Arith.noti

When looking at the arith dialect, I find one op is conspicuous in its absence: noti, i.e. bit-wise NOT. I imagine that this was a conscious decision as I know that LLVM also lacks an op for NOT. And I know that NOT can represented as x XOR 111..., however I assume that arith is meant to be at a higher level of abstraction than LLVM and I think there is value in having a noti op. Would there be any objection to a noti op being added?

Maybe you could elaborate on what you see as value of having this operation?

Sorry, yes, I should have expanded on that point!

There are currently many bitwise op identities that are missing from the canonicalization, e.g.:

 x & ~x = 0
 x | ~x = 1
 x ^ ~x = 1
~x & ~y = ~(x | y)
~x | ~y = ~(x & y)

etc.

I think that these would be far more naturally expressed if a not op existed. I suppose, also, that having a not op just feels right to me at this abstraction level, though I appreciate that is highly subjective.

The big problem with adding a not operator is that it makes peepholes harder in general to write, without making the cases you list easier to implement. The typical way to implement these (assuming you’re using a framework like the Matchers.h framework) is to implement a predicate like m_Complement and then implement the pattern in a natural way e.g. here is x & ~x in the comb dialect.

Take your other examples though.

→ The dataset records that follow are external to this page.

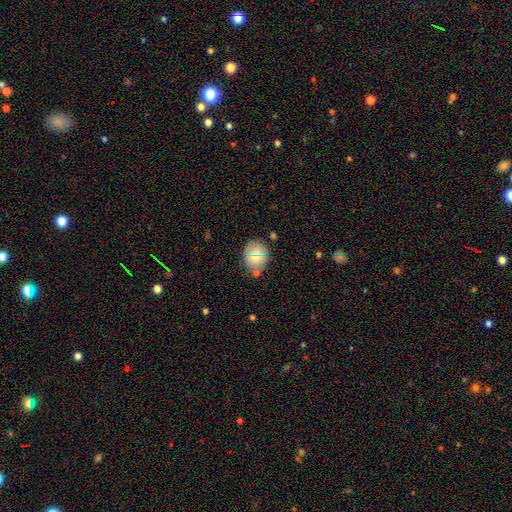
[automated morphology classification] This is likely a smooth galaxy (73%). How rounded: likely round (70%). Merging: likely none (79%).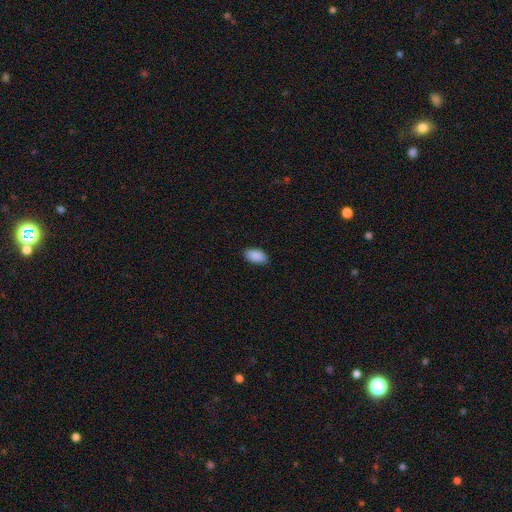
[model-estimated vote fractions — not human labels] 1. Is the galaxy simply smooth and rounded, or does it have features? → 90% smooth, 7% star or artifact, 3% featured or disk.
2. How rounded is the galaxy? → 94% in between, 4% round, 2% cigar-shaped.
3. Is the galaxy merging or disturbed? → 88% none, 9% minor disturbance, 2% major disturbance, 1% merger.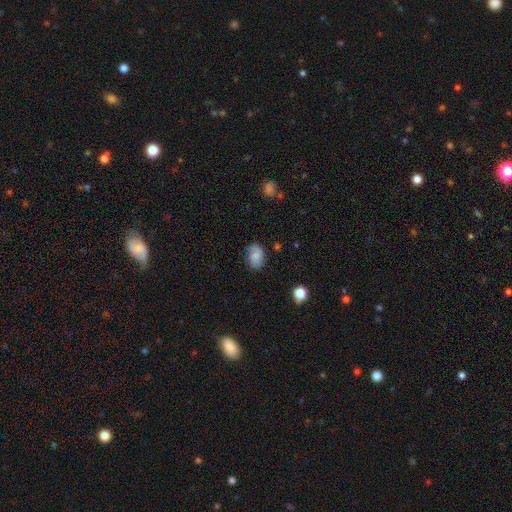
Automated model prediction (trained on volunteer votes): Smooth or featured: smooth — 59% (featured or disk — 31%)
How rounded: in between — 77% (round — 21%)
Merging: none — 69% (minor disturbance — 23%)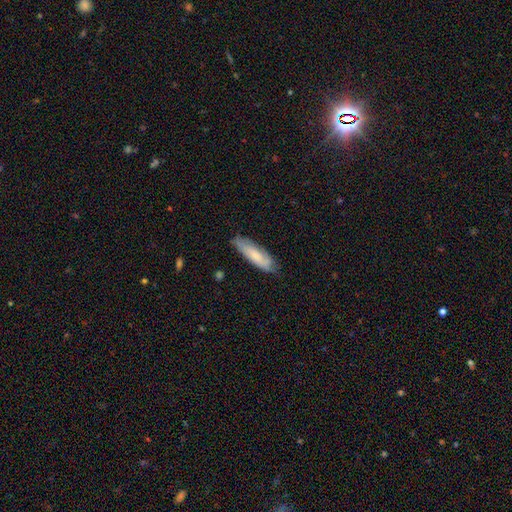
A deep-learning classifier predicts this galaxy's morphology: type=smooth (68%); roundness=cigar-shaped (56%); merging=none (71%).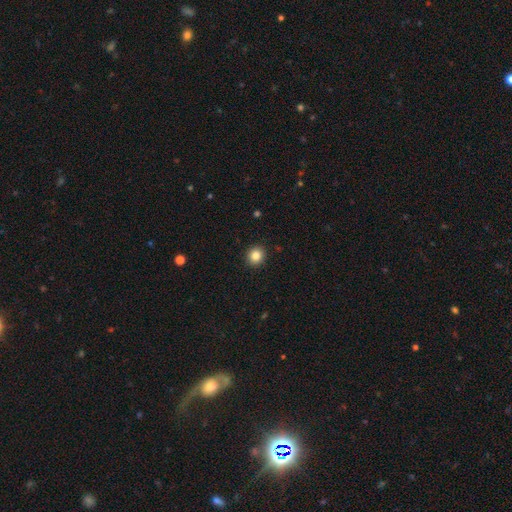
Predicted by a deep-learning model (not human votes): Smooth or featured? smooth (84%)
How rounded? round (89%)
Merging? none (92%)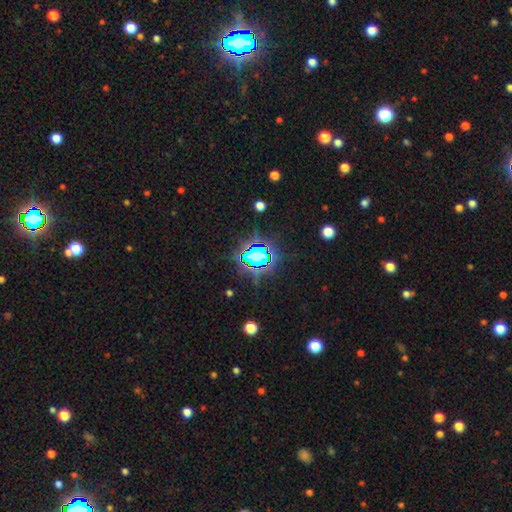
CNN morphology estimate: A star or artifact, not a galaxy (68%).

Vote fractions:
- Smooth or featured? star or artifact: 68% / smooth: 20% / featured or disk: 12%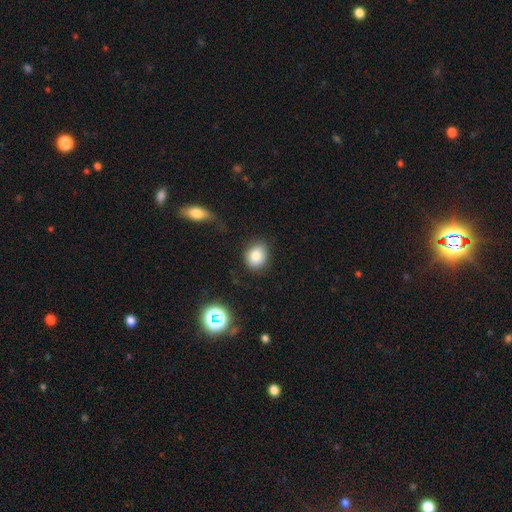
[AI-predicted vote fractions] Smooth or featured? smooth (82%)
How rounded? round (63%)
Merging? none (77%)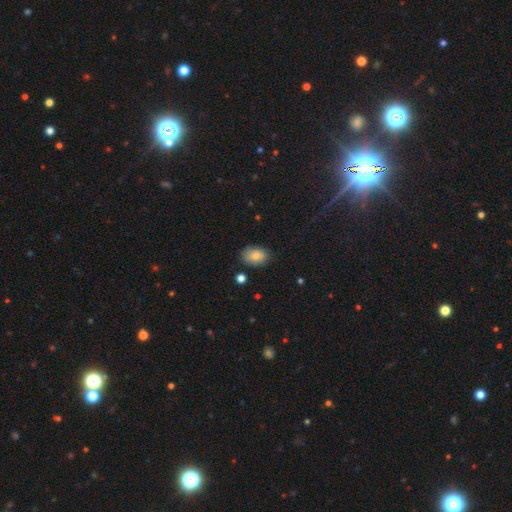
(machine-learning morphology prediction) A smooth galaxy with no disk features (82%) that is in between round and cigar-shaped (81%). Merging: none (76%).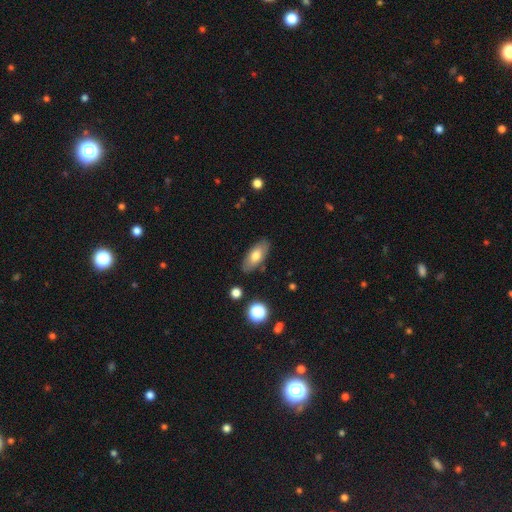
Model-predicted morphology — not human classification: Smooth or featured: smooth — 70% (featured or disk — 23%)
How rounded: in between — 86% (cigar-shaped — 10%)
Merging: none — 84% (minor disturbance — 11%)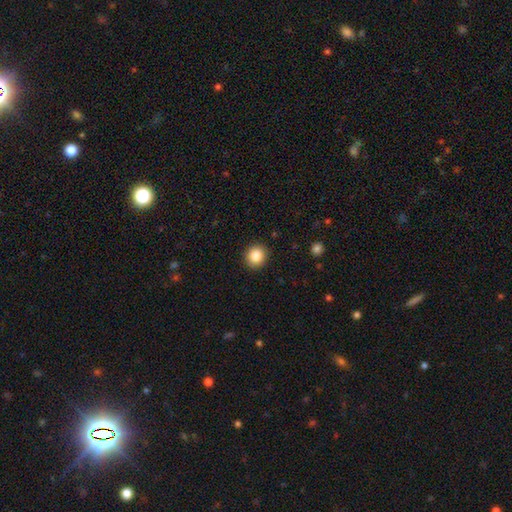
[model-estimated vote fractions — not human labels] This appears to be a smooth galaxy with no disk features (85%) that is round (86%). Merging: none (91%).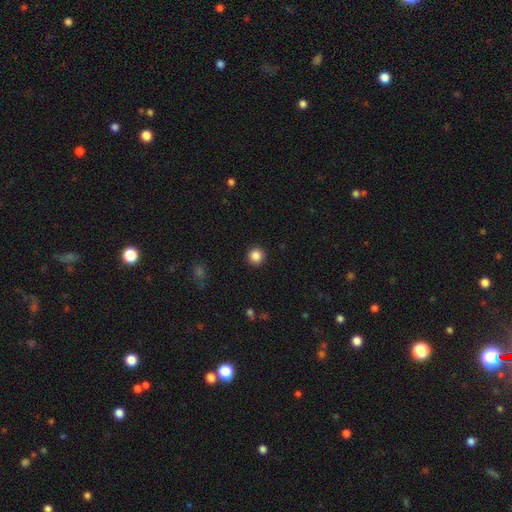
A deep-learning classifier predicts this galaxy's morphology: This is clearly a smooth galaxy (86%). How rounded: clearly round (95%). Merging: clearly none (93%).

You don’t want to simplify just x | ~x = -1, it is more powerful to implement this on the xor form, handling x | (x^cst) = x|cst, which then recursively simplifies to -1 for the complement case. If you have a complement operator in your IR, then often you only implement one or the other.

If you’re interested in other models for arithmetic, I’d strongly suggest considering making the fully associative operators (+, *, and, or, xor, etc) be variadic. This has worked out really well for CIRCT and has defined away a number of challenging cases, e.g. by making it simple to handle (~x&y)&x as the link above does.

-Chris

Thanks a lot Chris for the detailed response, and thank you also for pointing me at CIRCT, which is highly relevant!